**EXCERPTED PASSAGE**
After the famed eulogist Mahmoud Karimi concluded his lamentations, Ali Khamenei requested that he perform the patriotic anthem “O Iran,” a gesture aimed at bridging Islamic and national heritage in the face of external threats.
For decades, the state has foregrounded a religious-Islamic form of nationalism, mobilising the public around symbols rooted in the post-1979 political identity. Yet the war has revived interest in Iran’s pre-revolutionary – and even pre-Islamic – past.
In June, for the first time, a 16-metre bronze statue of Arash the Archer, a mythical hero, was installed in Tehran’s Vanak Square. Soon after, another monument appeared: a sculpture depicting the Roman emperor Valerian kneeling before the Sassanian king Shapur I, pointedly titled Kneel Before Iran. Such symbols reinforce narratives of historical resilience and civilisational continuity that the state now seeks to elevate alongside its religious foundations.

**EXERCISE SET**
(a) Reproduce the passage on Iran's nationalist symbols between "After the famed" and "pre-Islamic – past.", inclusive.
(b) Resume the passage on Iran's nationalist symbols, continuing on from its final sentence.

**EXTRACTED INFORMATION**
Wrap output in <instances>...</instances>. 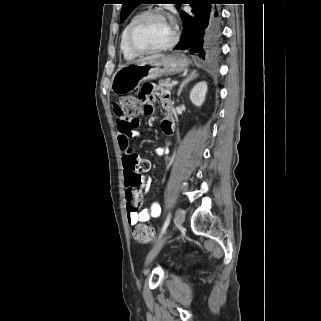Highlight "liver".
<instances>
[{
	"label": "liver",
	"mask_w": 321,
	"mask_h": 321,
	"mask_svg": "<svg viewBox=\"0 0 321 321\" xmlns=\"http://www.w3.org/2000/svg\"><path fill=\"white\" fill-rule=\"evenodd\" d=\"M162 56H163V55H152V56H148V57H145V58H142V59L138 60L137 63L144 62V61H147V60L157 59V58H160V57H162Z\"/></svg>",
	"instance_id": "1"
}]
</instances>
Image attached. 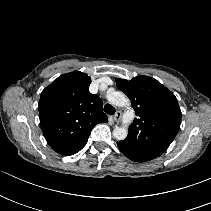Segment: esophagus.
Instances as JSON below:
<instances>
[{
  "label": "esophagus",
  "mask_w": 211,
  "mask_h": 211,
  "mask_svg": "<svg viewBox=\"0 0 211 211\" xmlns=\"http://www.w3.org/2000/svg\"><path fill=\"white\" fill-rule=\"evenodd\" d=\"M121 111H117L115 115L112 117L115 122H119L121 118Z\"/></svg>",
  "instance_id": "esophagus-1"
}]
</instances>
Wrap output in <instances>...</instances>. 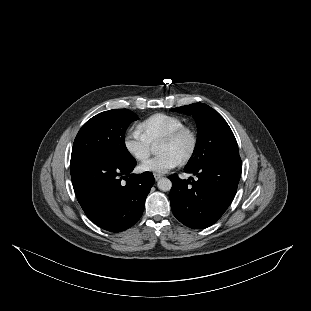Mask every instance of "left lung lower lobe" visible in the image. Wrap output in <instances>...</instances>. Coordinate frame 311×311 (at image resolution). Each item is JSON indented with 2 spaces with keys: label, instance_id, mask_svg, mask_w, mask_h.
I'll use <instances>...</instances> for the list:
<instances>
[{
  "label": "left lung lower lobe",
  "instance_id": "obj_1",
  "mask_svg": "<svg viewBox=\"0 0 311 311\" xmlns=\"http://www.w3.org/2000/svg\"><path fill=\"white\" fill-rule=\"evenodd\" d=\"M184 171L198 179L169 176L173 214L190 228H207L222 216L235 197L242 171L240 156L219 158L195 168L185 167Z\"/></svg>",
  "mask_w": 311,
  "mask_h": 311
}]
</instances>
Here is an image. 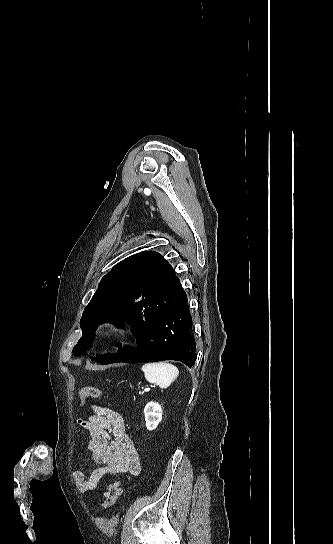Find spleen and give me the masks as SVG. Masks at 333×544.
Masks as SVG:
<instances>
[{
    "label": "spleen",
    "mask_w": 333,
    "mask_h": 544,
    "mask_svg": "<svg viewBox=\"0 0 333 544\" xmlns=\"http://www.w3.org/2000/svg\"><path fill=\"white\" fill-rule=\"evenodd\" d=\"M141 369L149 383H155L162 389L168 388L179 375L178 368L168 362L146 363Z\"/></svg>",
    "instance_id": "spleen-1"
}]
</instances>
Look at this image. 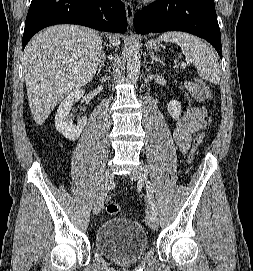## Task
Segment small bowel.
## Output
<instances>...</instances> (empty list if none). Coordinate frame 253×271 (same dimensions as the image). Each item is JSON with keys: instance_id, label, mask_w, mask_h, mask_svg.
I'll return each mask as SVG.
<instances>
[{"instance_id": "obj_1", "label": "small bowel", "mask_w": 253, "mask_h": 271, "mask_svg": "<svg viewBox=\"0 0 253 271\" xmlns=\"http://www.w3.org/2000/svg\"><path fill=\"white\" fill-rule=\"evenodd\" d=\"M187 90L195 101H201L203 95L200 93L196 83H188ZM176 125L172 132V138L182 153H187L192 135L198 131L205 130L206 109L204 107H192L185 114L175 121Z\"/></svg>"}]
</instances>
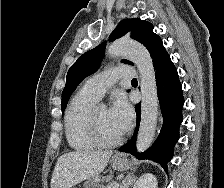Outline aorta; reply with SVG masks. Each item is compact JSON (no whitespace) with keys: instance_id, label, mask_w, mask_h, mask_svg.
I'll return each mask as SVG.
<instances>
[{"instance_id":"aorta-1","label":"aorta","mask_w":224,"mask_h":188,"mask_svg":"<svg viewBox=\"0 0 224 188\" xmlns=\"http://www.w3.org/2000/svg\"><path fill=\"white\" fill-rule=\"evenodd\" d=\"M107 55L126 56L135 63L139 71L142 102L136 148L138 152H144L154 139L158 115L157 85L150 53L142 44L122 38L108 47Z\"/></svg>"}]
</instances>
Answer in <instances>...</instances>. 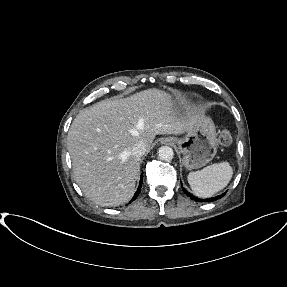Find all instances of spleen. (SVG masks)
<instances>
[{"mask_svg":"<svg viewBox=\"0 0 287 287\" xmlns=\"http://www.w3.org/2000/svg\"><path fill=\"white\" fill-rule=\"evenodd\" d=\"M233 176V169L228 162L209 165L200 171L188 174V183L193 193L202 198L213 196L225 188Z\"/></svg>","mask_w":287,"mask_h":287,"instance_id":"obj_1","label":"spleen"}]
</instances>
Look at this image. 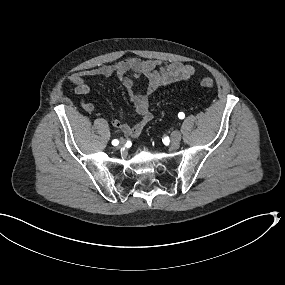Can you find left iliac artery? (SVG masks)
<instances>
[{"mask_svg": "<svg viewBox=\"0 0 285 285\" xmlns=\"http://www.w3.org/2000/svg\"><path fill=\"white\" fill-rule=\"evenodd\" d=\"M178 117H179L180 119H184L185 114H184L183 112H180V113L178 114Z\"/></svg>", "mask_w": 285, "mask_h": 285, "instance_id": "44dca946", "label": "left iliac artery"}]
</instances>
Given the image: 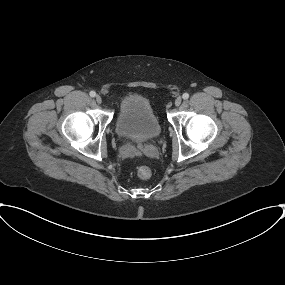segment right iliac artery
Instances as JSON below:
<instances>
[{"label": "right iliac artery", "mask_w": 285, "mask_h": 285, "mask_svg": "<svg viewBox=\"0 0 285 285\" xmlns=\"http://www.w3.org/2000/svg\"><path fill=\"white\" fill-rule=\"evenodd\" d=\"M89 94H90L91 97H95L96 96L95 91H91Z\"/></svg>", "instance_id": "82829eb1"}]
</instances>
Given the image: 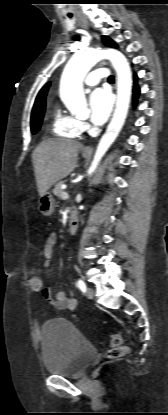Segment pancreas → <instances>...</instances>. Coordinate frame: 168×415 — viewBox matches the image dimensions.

**REPLIES**
(a)
After the famed eulogist Mahmoud Karimi concluded his lamentations, Ali Khamenei requested that he perform the patriotic anthem “O Iran,” a gesture aimed at bridging Islamic and national heritage in the face of external threats.
For decades, the state has foregrounded a religious-Islamic form of nationalism, mobilising the public around symbols rooted in the post-1979 political identity. Yet the war has revived interest in Iran’s pre-revolutionary – and even pre-Islamic – past.

(b)
An emergent form of “everyday nationalism” is also taking shape beyond official symbolism. The war has sparked renewed interest in epic poetry, popular history podcasts, and public discussions about national identity across generational and political lines – indicating that the trend extends well beyond state messaging and resonates within a multiethnic society grappling with internal and external challenges.
A second pillar of Tehran’s response concerns the enforcement of hijab regulations in public spaces. Even before the war, enforcement had been uneven, particularly in major cities such as Tehran and Isfahan. But as the conflict heightened the state’s sensitivity to domestic unrest, hijab policy became a more delicate issue.
The new law passed by parliament last year, which aimed to increase penalties for unveiled women, was subsequently suspended following an order by the Supreme National Security Council. And on 30 July, the government pulled yet another bill, this one aiming to criminalise the online posting of anti-government material – reflecting a calculation that aggressive enforcement could deepen internal polarisation amid the heightened external threat.
Whether the Islamic Republic sees this moment as a temporary challenge to manage or a catalyst for redefining its social contract remains unclear. What is evident is that, with the risk of further war looming, maintaining internal cohesion has become as vital to Tehran as strengthening its military posture.
More importantly, as Iran recalibrates its domestic strategy, Israel is also studying the lessons of the conflict – ensuring that any future confrontation will be shaped by a deeper understanding of Iran’s societal and political landscape.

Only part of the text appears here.